Politik
(Foto: picture alliance / dpa)
Mittwoch, 17. Juli 2013

Arbeitete die Bundeswehr für die NSA?: Nato soll eigenes "Prism" haben

Gibt es tatsächlich zwei Prism-Programme - eines vom NSA und eines von der Nato? Das behaupten zumindest Regierung und BND und wenden sich damit gegen einen Bericht, nachdem die Streitkräfte durch den Einsatz in Afghanistan schon lange über die Ausspähaktivitäten der USA Bescheid wussten.

Bundesnachrichtendienst und Bundesregierung haben einen Bericht der "Bild"-Zeitung zurückgewiesen, nachdem dem Geheimdienst und der Bundeswehr die Existenz des NSA-Spähprogramms Prism seit 2011 bekannt war. Das Prism-Programm, von dem in dem von dem Blatt beschriebenen Nato-Befehl die Rede ist, sei nicht mit dem NSA-Programm identisch. Vielmehr gebe es ein namensgleiches Programm der Nato/Isaf.

Der BND ergänzte, das in der Zeitung genannte Programm sei auch nicht als geheim eingestuft. Der Geheimdienst wiederholte die Behauptung, keine Kenntnis vom Namen, Umfang und Ausmaß des NSA-Programms gehabt zu haben, über das seit einigen Wochen diskutiert wird.

Die "Bild"-Zeitung hatte zuvor berichtet, der Bundeswehr lägen seit Jahren Informationen über die Existenz des umstrittenen Spähprogramms Prism vor. Dem Blatt liegt ein vertrauliches Nato-Dokument vor, aus dem hervorgeht, dass die Streitkräfte der NSA in Einzelfällen Daten zulieferte.

Befehl gibt Anweisungen für Abhöraktionen

Bei dem Papier handelt es sich um einen Befehl an das Regional-Kommando Nord in Afghanistan, das zum fraglichen Zeitpunkt unter Führung des Bundeswehr-Generalmajors Markus Kneip stand. In dem Papier werde deutlich, dass Prism ein Programm zur Erfassung und Überwachung von Daten sei, so die "Bild"-Zeitung.

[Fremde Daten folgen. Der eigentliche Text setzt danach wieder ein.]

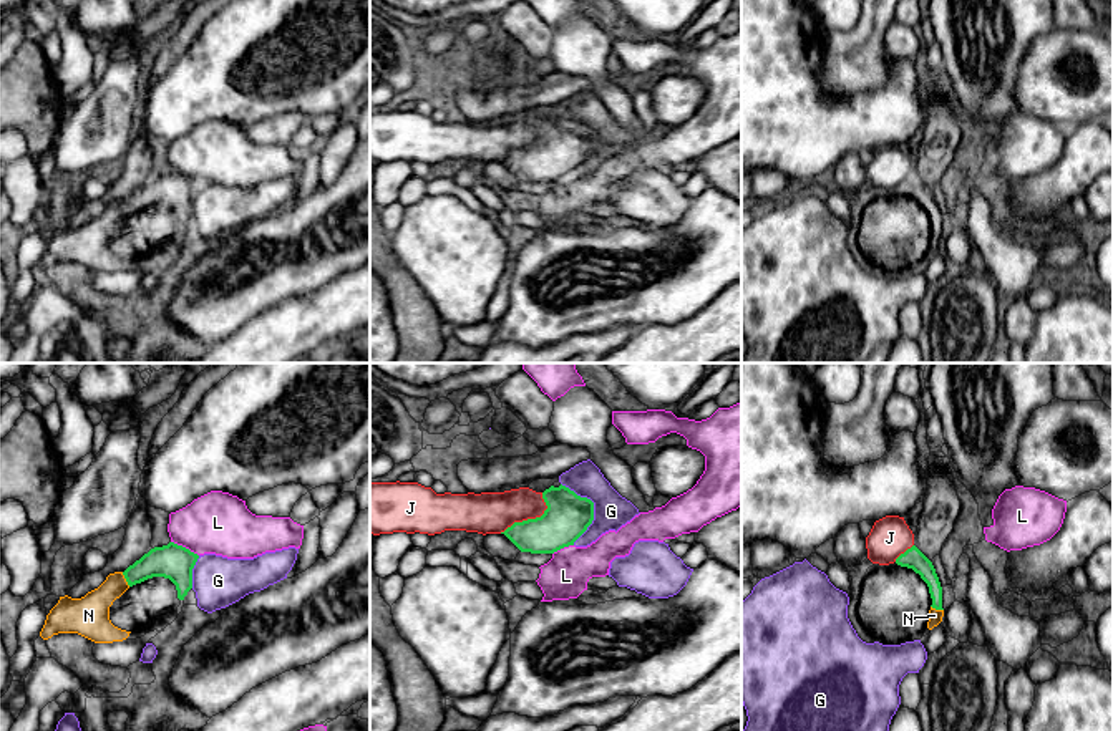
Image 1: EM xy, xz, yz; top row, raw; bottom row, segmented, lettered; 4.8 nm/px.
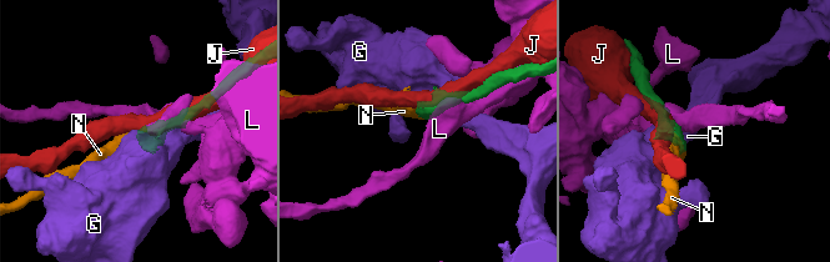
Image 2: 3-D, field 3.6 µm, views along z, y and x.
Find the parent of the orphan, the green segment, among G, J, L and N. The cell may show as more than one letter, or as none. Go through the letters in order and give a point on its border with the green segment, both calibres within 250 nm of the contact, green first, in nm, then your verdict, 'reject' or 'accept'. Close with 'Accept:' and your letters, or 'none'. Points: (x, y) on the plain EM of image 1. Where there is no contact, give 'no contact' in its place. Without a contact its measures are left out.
G: xz (592, 136) | 220/180 nm | reject
J: xz (531, 148) | 220/200 nm | reject
L: xy (184, 176) | 170/300 nm | reject
N: xy (125, 206) | 170/190 nm | accept
Accept: N

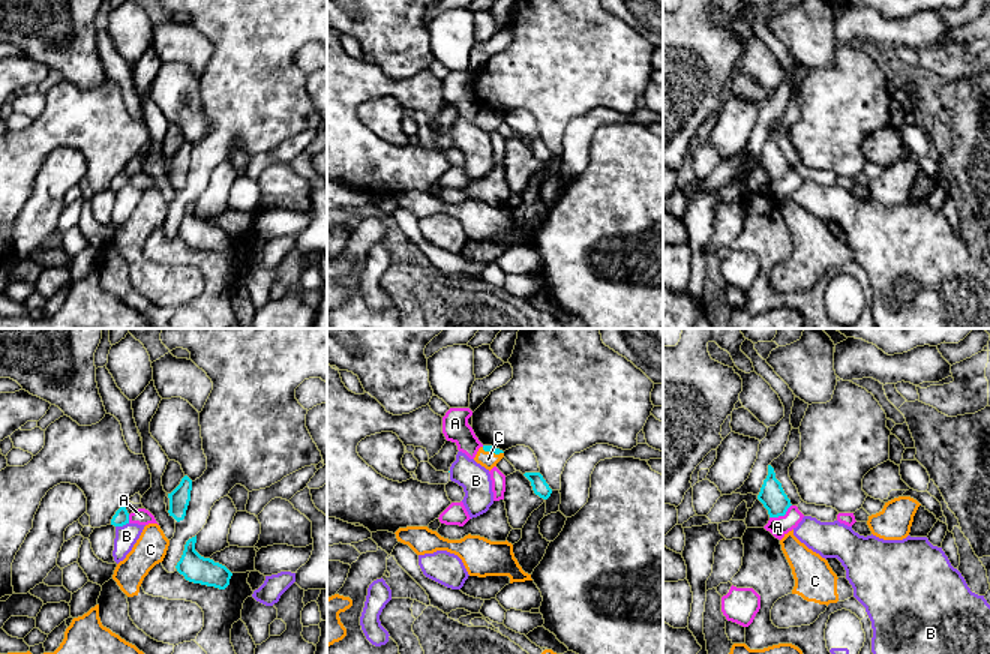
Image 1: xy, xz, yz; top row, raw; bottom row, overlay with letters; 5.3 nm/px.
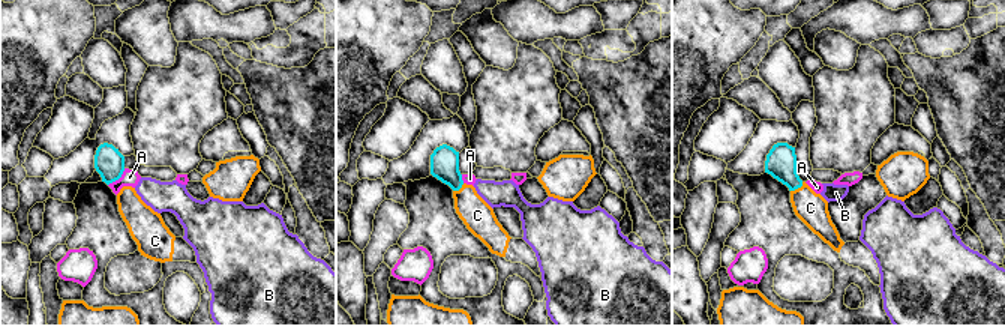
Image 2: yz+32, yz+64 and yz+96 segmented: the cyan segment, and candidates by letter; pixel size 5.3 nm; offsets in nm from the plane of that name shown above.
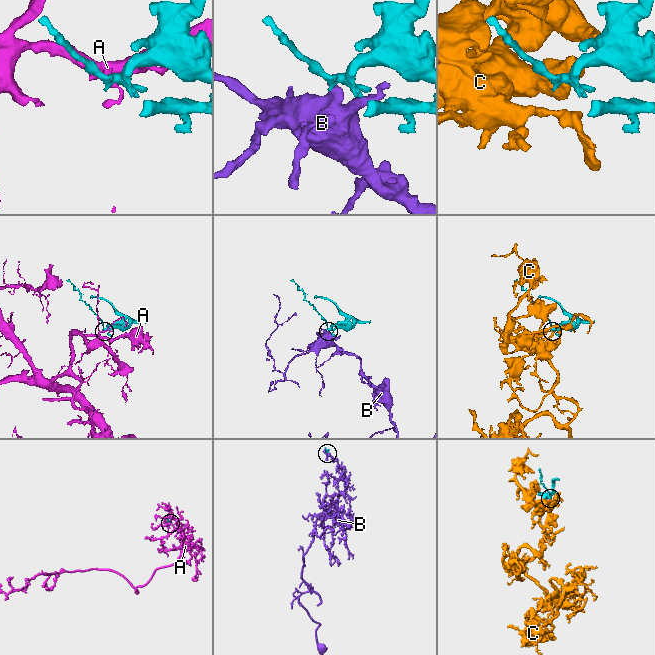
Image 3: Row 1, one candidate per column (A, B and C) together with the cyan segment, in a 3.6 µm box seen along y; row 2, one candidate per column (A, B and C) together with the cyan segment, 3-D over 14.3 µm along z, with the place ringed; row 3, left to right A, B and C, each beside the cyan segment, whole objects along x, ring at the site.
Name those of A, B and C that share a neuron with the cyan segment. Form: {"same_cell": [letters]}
{"same_cell": []}

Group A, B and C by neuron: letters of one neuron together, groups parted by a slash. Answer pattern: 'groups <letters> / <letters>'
groups A / B / C

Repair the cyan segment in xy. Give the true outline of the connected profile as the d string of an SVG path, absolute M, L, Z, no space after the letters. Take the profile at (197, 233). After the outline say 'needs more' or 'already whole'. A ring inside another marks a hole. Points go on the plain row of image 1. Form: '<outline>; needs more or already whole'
M196 200L184 208L183 219L176 232L186 244L225 254L230 249L232 237L222 228L201 220L195 214Z; already whole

Konkret geht es um eine Anordnung, die am 1. September 2011 vom gemeinsamen Hauptquartier der Nato in Kabul an alle Regionalkommandos in Afghanistan erteilt worden sei. Den Gebietszentralen wird angeblich darin erklärt, wie sie vom 15. September 2011 an die Überwachung von Telefonverbindungen und E-Mails von mutmaßlichen Terroristen im Einsatzgebiet beantragen sollten.

"Funktionen und Zuständigkeiten der NSA"

Dazu heißt es, alle Anträge zu Überwachung müssten über das streng geheime Computernetzwerk der US-Geheimdienste, JWICS, an Prism gestellt werden. Zugang zu JWICS haben nur ausgewählte US-Bürger, die die Einspeisung der Daten übernehmen sollen.

Zur Begründung des Befehls heißt es laut "Bild"-Zeitung in dem Papier, "der Direktor der NSA" habe das US-Militär beauftragt, die Überwachung in Afghanistan zu koordinieren. Die Nato erfülle mit dem Befehl "Funktionen und Zuständigkeiten der NSA". Die "Bild"-Zeitung berichtete zudem über ihr vorliegende Unterlagen, aus denen hervor geht, dass auch der BND solche Telefonnummern an die Nato geliefert und somit in an das Überwachungssystem weitergegeben habe.